Corn distillers solubles as a novel bioresource of bioactive peptides with ACE and DPP IV inhibition activity: characterization, evaluation, and molecular docking.

This study aimed to investigate the biological potential of underutilized and low-value corn distillers solubles, containing a unique unexplored blend of heat-treated corn and yeast proteins, from the bioethanol industries, by bioinformatic and biochemical approaches. Protein hydrolysates were produced by applying four commercially accessible proteases, among which alcalase provided the best results in terms of yield, degree of hydrolysis, molecular weight, number of proteins, bioactive peptides, and deactivation against anti-angiotensin I-converting enzyme (ACE) and anti-dipeptidyl peptidase IV (DPP IV). The optimal conditions to produce anti-ACE and anti-DPP IV peptides were using alcalase for 10.82 h and an enzyme : substrate ratio of 7.90 (%w/w), with inhibition values for ACE and DPP IV of 98.76 ± 1.28% and 34.99 ± 1.44%, respectively. Corn (α-zein) and yeast (glyceraldehyde-3-phosphate dehydrogenase) proteins were mainly suitable, upon enzymolysis, for the release of bioactive peptides.

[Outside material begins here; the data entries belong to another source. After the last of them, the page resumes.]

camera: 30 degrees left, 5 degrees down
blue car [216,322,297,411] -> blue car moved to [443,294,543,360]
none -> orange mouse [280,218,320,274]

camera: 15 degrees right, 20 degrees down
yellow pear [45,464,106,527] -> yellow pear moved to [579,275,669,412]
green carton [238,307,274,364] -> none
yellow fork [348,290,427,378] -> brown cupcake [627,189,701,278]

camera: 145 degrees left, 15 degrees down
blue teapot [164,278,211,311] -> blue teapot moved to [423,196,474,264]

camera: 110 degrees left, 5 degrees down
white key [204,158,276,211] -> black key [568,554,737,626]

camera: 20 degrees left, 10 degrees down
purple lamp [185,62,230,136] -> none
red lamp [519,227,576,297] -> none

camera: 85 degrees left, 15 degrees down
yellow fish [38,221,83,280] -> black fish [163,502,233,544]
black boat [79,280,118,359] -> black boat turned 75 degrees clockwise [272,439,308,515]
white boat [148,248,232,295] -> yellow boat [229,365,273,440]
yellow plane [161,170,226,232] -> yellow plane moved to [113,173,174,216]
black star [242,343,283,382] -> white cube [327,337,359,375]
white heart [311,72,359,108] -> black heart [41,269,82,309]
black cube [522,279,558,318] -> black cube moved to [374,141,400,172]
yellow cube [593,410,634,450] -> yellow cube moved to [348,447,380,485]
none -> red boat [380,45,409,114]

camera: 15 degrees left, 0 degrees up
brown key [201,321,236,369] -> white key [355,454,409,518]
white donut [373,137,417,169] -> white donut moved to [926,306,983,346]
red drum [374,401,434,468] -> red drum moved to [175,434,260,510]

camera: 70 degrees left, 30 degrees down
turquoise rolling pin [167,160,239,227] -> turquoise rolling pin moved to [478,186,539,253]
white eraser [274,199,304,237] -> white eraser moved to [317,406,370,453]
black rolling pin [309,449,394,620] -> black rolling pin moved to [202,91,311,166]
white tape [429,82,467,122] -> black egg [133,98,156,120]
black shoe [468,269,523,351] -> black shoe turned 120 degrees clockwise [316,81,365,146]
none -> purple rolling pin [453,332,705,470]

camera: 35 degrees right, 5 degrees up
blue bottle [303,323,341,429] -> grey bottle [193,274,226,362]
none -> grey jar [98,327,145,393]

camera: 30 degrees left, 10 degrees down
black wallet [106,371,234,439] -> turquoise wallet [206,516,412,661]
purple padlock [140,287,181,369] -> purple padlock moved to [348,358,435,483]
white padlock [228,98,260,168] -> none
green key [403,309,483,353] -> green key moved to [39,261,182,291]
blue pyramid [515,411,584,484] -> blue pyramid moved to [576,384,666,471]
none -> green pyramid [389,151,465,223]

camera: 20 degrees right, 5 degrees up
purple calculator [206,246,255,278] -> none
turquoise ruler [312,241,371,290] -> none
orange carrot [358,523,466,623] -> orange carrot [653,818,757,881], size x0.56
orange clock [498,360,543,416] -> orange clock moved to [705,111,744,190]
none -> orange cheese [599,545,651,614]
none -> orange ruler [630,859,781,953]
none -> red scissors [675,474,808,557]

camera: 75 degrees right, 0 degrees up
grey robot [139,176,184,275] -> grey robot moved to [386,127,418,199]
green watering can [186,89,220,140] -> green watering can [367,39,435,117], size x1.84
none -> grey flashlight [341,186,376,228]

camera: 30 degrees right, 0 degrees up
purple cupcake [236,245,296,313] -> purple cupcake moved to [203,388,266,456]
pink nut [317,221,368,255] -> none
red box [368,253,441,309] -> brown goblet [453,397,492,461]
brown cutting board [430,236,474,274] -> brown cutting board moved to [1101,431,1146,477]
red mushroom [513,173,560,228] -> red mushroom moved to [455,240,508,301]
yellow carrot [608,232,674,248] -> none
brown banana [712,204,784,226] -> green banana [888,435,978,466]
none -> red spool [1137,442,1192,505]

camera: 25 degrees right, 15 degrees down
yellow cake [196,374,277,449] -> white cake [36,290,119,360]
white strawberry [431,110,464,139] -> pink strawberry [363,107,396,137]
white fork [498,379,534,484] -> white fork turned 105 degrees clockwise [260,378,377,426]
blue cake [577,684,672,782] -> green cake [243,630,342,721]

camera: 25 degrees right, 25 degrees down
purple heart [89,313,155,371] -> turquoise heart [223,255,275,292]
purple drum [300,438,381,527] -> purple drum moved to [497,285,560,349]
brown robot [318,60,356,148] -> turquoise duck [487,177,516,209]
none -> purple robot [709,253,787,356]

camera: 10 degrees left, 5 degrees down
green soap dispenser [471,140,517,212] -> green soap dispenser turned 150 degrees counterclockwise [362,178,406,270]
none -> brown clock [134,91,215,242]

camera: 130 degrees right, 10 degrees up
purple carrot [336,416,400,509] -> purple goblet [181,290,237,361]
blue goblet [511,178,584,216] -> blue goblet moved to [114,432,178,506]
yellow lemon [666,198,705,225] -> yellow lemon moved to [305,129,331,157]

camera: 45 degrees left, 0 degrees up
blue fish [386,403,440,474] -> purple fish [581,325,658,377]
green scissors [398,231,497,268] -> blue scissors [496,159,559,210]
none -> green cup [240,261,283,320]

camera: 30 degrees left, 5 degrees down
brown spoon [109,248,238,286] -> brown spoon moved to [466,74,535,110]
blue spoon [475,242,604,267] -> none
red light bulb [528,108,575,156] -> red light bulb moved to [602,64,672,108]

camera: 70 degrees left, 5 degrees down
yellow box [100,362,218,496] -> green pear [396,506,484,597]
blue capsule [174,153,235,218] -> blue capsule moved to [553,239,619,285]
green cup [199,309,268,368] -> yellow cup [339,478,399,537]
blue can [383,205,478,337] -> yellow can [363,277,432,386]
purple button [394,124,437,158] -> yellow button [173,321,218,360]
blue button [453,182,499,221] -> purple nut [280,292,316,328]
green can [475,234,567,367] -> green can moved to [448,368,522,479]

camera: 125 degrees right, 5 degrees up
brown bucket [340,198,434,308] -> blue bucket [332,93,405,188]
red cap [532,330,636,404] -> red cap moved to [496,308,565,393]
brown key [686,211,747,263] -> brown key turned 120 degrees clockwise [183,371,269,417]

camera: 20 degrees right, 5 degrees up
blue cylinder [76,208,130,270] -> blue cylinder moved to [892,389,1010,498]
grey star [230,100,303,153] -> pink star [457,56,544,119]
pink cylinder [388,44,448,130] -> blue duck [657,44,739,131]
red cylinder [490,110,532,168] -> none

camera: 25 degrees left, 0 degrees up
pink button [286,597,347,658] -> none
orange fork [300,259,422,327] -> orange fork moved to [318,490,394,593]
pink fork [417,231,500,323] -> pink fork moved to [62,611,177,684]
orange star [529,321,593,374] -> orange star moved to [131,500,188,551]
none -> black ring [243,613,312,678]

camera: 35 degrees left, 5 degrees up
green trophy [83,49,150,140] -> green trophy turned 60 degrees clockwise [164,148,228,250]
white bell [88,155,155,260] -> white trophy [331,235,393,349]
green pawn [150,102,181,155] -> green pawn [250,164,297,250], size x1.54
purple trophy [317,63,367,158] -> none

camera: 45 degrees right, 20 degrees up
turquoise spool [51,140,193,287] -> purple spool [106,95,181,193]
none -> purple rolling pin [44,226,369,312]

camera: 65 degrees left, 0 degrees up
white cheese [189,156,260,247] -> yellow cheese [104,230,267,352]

The peptides DPANLPWG, FDFFDNIN, WNGPPGVF, and TPPFHLPPP inhibited ACE more effectively as verified with binding energies of -11.3, -11.6, -10.5, and -11.6 kcal mol, respectively, as compared to captopril (-6.38 kcal mol). Compared with the binding energy of sitagliptin (-8.6 kcal mol), WNGPPGVF (-9.6 kcal mol), WPLPPFG (-9.8 kcal mol), LPPYLPS (-9.7 kcal mol), TPPFHLPPP (-10.1 kcal mol), and DPANLPWG peptides (-10.1 kcal mol) had greater inhibition potential against DPP IV. The peptides impeded ACE and DPP IV majorly hydrophobic and hydrogen linkage interactions. The key amino acids TYR, GLU, and HIS were bound to the catalytic sites of ACE and GLN, GLU, PHE, VAL, and THR were bound to the DPP IV enzyme. The PHs can be used as ingredients in the feed or food industries with possible health advantages.